De noche, el chófer nos ocultó en la limosina, y viajamos cubiertos por los cristales negros y la matrícula falsa. Nos dijo que nos llevaría a un lugar más seguro, donde tal vez podríamos sobrevivir. Mi hermana permaneció muda, con los ojos semicerrados; mi madre no movió las manos sobre la falda, sus ojos vacíos miraban la nada; yo observé los detalles del paisaje alumbrado por la luna.
Al amanecer, llamó mi atención un extenso campo poblado de árboles, de cuyas ramas colgaban cientos de bolsas. Pregunté al chófer. Dijo que en esas bolsas había niños descuartizados por los dioses.
Poco después llegamos. La limosina partió inmediatamente a gran velocidad.
Nuestros pies se hundieron en la arena sucia. Mi hermana se arrodilló, ensuciando el vestido blanco; mi madre suspiró varias veces, sin cambiar el aspecto de su mirada; yo me sentí observado.
Caminamos toda la mañana. El calor y la humedad empaparon las ropas de sudor, los arbustos espinosos rasgaron nuestra piel, la desolación ocupó el lugar de las almas. Interrumpimos nuestro andar ante un arroyuelo de agua fétida, que confundía su olor con el de la carne podrida de los árboles de niños que traía el viento. Alguien me perseguía.
Durante horas, nos arrastramos como fantasmas por la ribera. Cuando íbamos a caer extenuados, quedamos perplejos al verlo: un árbol gigante que perdía la copa en el cielo, iluminaba el claro del monte con hojas rutilantes. Sobre sus ramas bajas, dos hombres vestidos de traje reían y nos tomaban fotografías. Entre los raigones, había una cabaña. Quien estaba persiguiéndome, me encontró.
Un muchacho huesudo, de aspecto enfermizo, con pelos y granos en la cara, y la boca abierta llena de baba, surgió a mis espaldas. Con una mano me mostró una fotografía, con la otra levantó un cuchillo. Los hombres del árbol reían como demonios.
Mi hermana se había sentado en la arena, y jugaba con las bellotas que caían del árbol luminoso; mi madre rompió a llorar, mesándose el pelo, dando alaridos de dolor; yo miré la fotografía y el cuchillo. Era un bebé rozagante, con la cabeza dorada por una aureola. El cuchillo tenía sangre fresca, y señalaba la cabaña bajo el árbol luminoso.
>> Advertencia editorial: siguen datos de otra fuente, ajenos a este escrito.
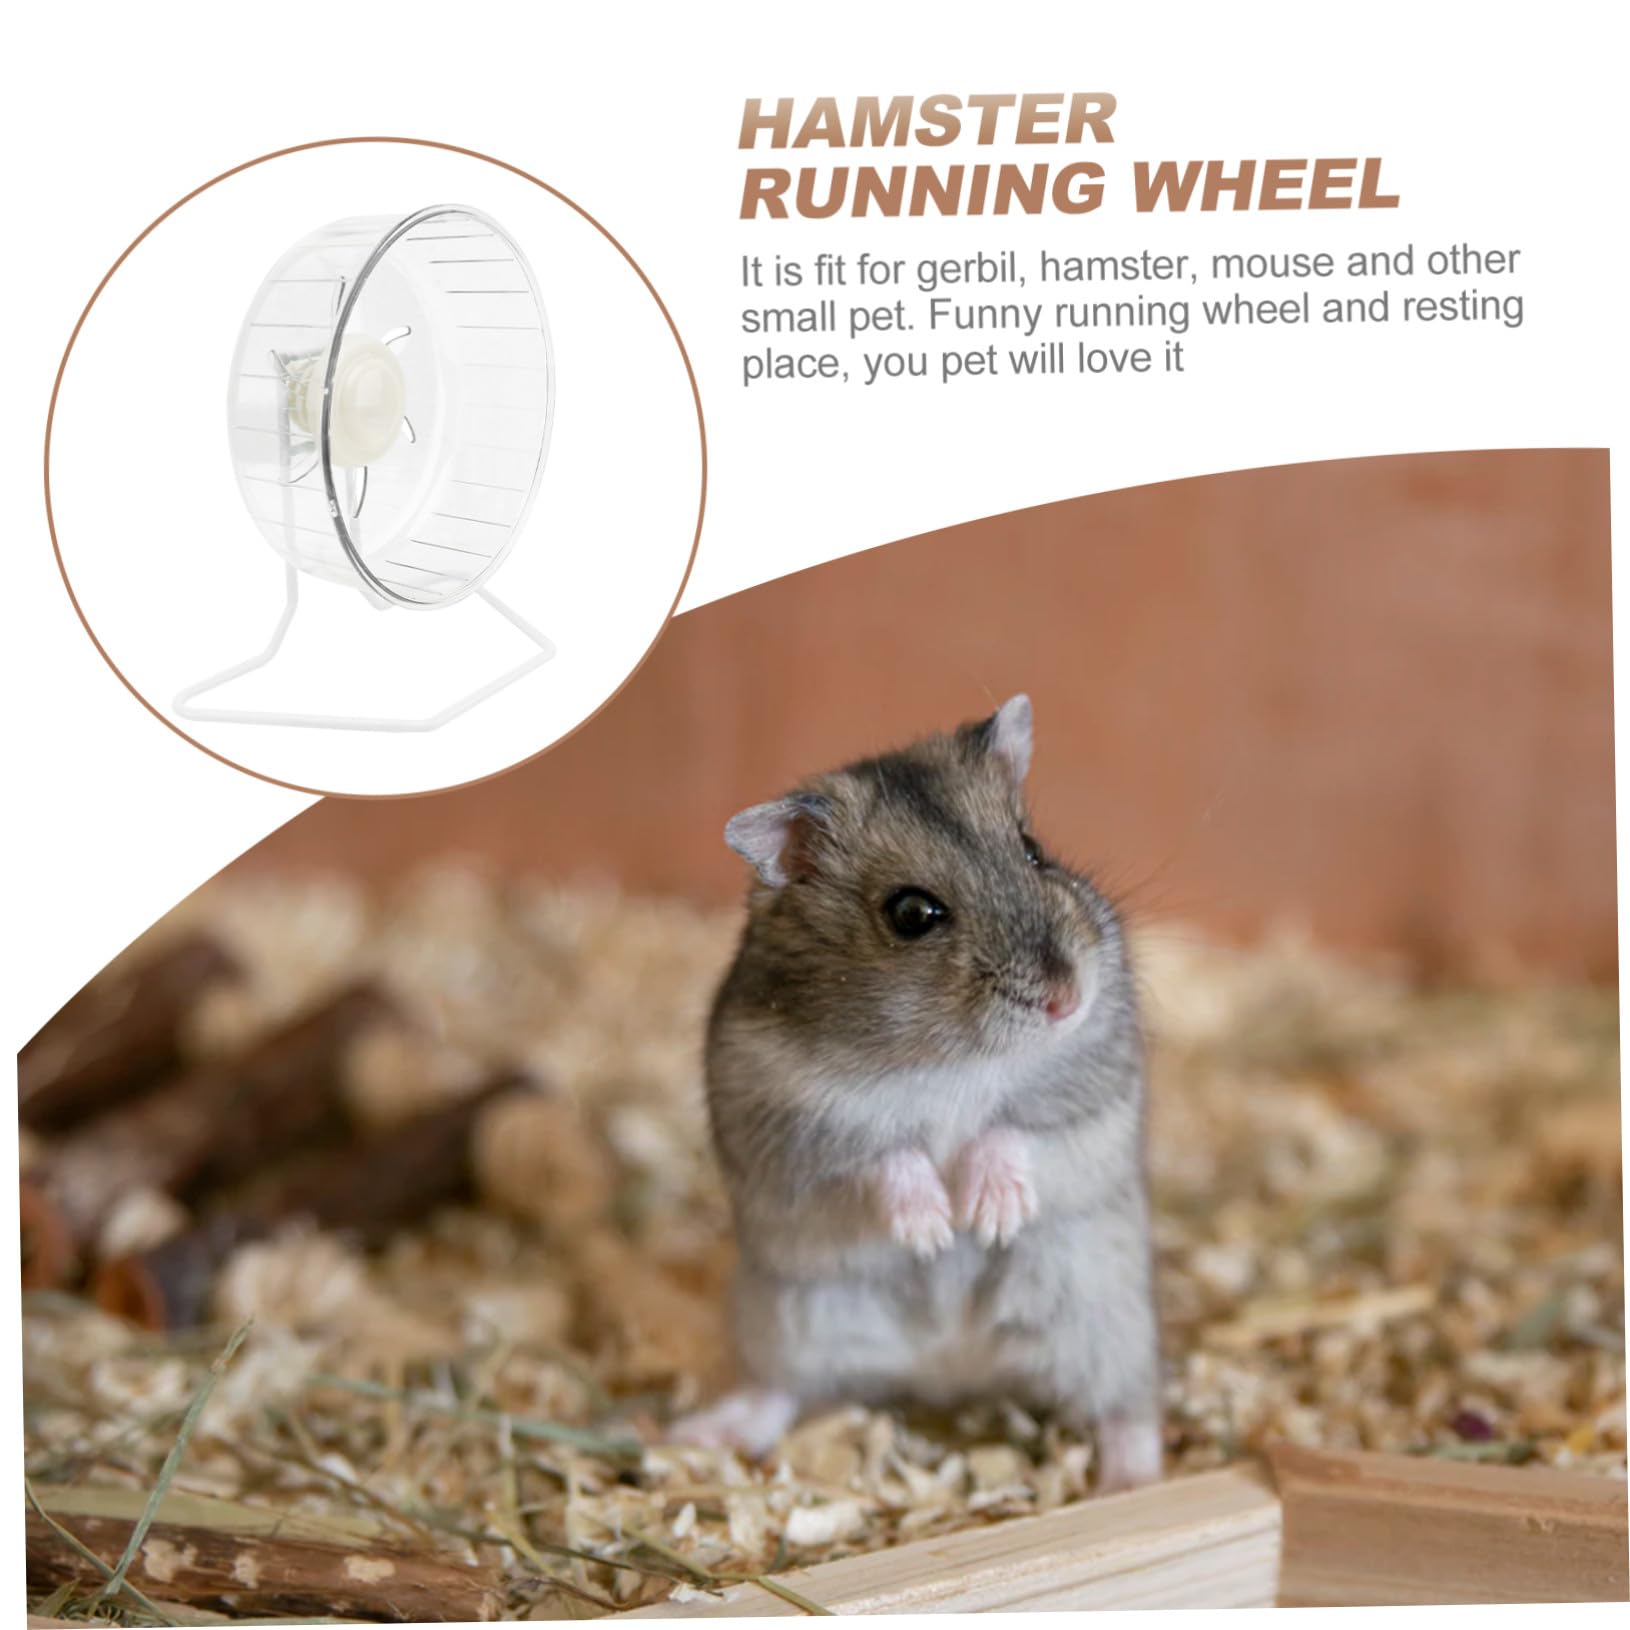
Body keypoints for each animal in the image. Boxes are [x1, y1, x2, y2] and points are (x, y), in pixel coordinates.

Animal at [672, 695, 1162, 1492]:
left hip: (1107, 1318)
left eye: (1033, 849)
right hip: (786, 1320)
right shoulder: (792, 1127)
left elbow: (1013, 1131)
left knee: (1129, 1409)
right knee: (777, 1391)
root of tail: (950, 1369)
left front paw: (988, 1218)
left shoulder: (1091, 1091)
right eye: (910, 914)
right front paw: (934, 1231)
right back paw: (694, 1434)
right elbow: (884, 1157)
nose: (1067, 999)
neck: (950, 1057)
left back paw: (1131, 1483)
Dejé a mi hermana con el vientre hinchado de jugar con las bellotas, y a mi madre muerta con el brazo alzándose acusatoriamente contra la copa de luz. Tuve que entrar en la cabaña, con el muchacho sonriente que rasgaba la foto.
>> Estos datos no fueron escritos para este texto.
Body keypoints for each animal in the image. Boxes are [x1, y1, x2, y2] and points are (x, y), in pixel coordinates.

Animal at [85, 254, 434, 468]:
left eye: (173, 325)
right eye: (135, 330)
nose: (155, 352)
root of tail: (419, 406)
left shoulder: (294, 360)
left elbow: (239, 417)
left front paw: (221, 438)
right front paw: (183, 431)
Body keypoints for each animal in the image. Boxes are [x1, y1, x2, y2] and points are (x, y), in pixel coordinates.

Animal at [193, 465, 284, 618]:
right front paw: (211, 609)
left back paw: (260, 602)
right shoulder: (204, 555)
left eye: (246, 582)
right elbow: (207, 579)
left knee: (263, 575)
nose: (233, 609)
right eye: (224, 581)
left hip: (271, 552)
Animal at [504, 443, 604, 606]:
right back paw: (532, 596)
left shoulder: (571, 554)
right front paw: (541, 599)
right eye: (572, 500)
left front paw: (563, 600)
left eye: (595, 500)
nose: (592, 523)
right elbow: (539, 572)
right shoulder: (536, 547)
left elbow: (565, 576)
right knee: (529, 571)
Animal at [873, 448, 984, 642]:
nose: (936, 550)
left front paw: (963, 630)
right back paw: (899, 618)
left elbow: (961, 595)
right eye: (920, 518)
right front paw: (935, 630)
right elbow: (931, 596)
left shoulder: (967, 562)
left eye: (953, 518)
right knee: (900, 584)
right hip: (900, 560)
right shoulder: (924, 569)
Alvaro Bozinsky, Uruguay © 2007
ajbozinsky@hotmail.com
http://alvarobozinsky.blogspot.com
Alvaro Bozinsky, nacido en Paysandú (Uruguay) en 1974, es un escritor
básicamente autodidacta, que, pese a dieciocho años de creación literaria
ininterrumpida, recientemente ha comenzado a difundir su obra.
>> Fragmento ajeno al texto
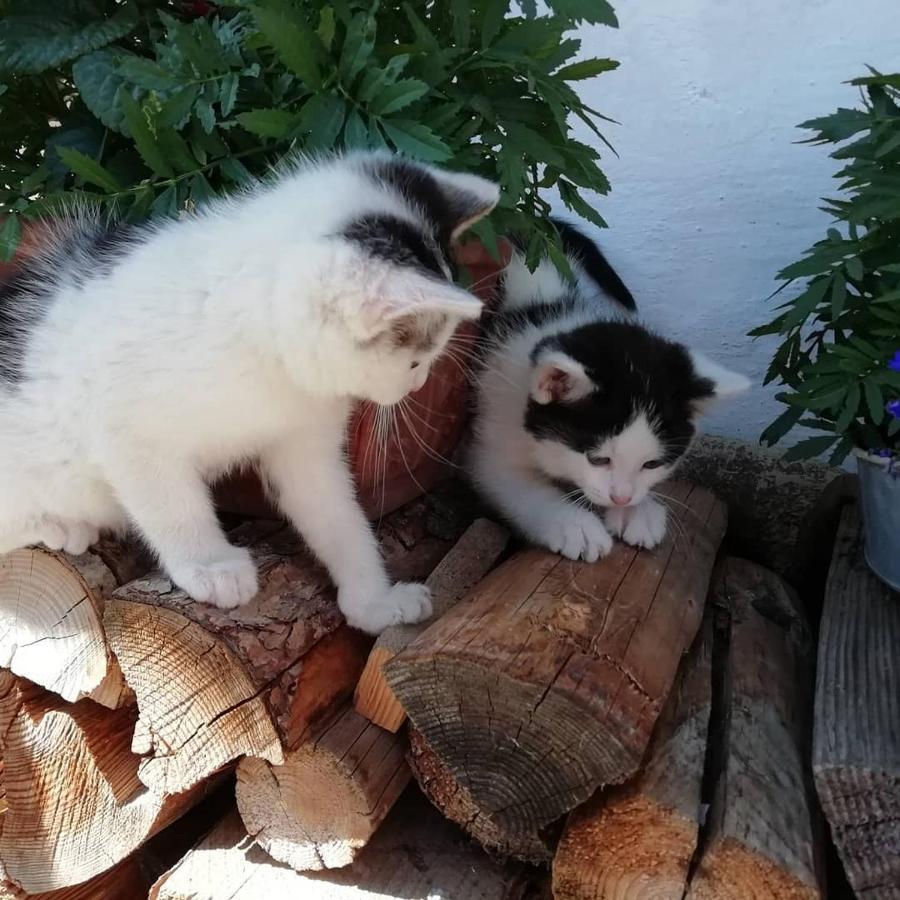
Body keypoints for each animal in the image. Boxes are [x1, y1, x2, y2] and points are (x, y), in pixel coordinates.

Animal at [0, 151, 500, 632]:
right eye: (415, 361)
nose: (417, 384)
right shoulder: (122, 424)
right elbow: (170, 502)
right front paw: (210, 566)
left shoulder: (305, 440)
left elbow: (338, 516)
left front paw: (374, 604)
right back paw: (57, 523)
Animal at [468, 223, 748, 564]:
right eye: (598, 459)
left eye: (651, 464)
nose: (621, 498)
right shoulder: (492, 434)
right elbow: (515, 485)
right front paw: (573, 524)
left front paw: (640, 511)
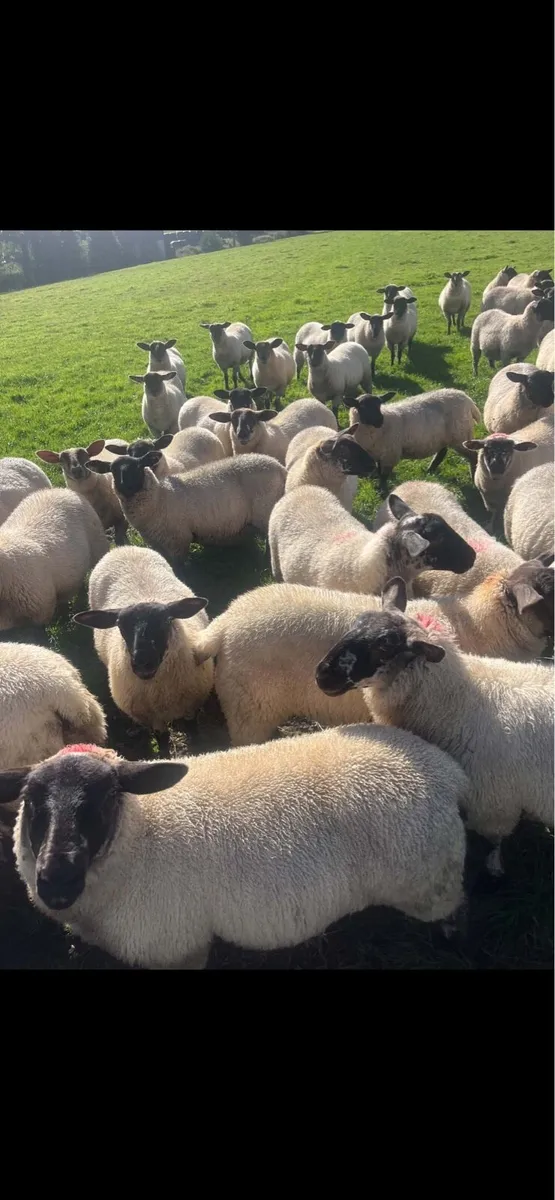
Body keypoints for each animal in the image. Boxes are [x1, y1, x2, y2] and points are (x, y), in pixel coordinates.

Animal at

Lo anima un espíritu de experimentación y vivencia con la palabra, por
lo que ha explorado el cuento, la prosa poética y la novela, recurriendo a
diferentes técnicas personales que lo llevan desde el texto prolijamente
estructurado hasta el rozamiento con la escritura automática.
Entre una decena de proyectos, actualmente está escribiendo la novela
surrealista El Conflicto Eterno; en fase de corrección, la prosa poética
Tres Velas; tiene terminada aunque inédita una veintena de cuentos bajo el
título Cuentos de Horror y Asco; y Exequias. El último libro, un
experimento fuera de encasillamientos, co-escrito con otro colega, bajo el
seudónimo de Falus Luciferno.
Lo que el autor nos dijo sobre el cuento:
Como muchos de mis cuentos, la materia prima es completamente onírica. Si
yo fuera psicólogo, habría analizado el sueño, pero como prefiero el arte,
lo convertí en cuento. Creo que lo mejor es la atmósfera, aunque confieso
que no tuve que hacer ningún esfuerzo por conseguirla: venía incorporada.
Como anécdota, a este cuento lo leí en una reunión de talleres literarios
de jóvenes y adultos, presididos por profesoras de literatura. Los primeros
dijeron que yo era peor que Marilyn Manson, los segundos guardaron silencio,
y las terceras se apuraron a dar lectura a otro cuento.